--- THE PROBLEM ---
Every line from the one containing "514 154 4.05" to the one containing "577 169 3.95" in the records below, both included, must be set down exactly, and no other line.

========================================

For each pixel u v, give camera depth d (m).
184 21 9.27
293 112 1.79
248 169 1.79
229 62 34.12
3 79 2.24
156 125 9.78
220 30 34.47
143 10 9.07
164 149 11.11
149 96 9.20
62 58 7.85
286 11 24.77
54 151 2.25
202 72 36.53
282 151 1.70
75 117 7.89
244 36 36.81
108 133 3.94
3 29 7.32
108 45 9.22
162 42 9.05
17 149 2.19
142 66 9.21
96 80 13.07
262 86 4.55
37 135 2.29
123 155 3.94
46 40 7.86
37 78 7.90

========================================

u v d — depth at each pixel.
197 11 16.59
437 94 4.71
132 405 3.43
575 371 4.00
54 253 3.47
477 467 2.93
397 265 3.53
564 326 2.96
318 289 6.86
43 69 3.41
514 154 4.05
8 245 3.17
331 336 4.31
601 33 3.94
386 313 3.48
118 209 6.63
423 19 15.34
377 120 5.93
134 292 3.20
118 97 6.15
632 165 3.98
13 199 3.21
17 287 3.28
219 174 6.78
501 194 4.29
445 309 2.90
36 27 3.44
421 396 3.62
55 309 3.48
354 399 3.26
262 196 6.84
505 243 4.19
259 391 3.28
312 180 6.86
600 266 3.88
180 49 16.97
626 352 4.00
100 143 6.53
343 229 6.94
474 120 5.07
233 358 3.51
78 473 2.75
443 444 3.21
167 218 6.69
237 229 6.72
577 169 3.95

========================================

--- RESULT OF THE TASK ---
514 154 4.05
8 245 3.17
331 336 4.31
601 33 3.94
386 313 3.48
118 209 6.63
423 19 15.34
377 120 5.93
134 292 3.20
118 97 6.15
632 165 3.98
13 199 3.21
17 287 3.28
219 174 6.78
501 194 4.29
445 309 2.90
36 27 3.44
421 396 3.62
55 309 3.48
354 399 3.26
262 196 6.84
505 243 4.19
259 391 3.28
312 180 6.86
600 266 3.88
180 49 16.97
626 352 4.00
100 143 6.53
343 229 6.94
474 120 5.07
233 358 3.51
78 473 2.75
443 444 3.21
167 218 6.69
237 229 6.72
577 169 3.95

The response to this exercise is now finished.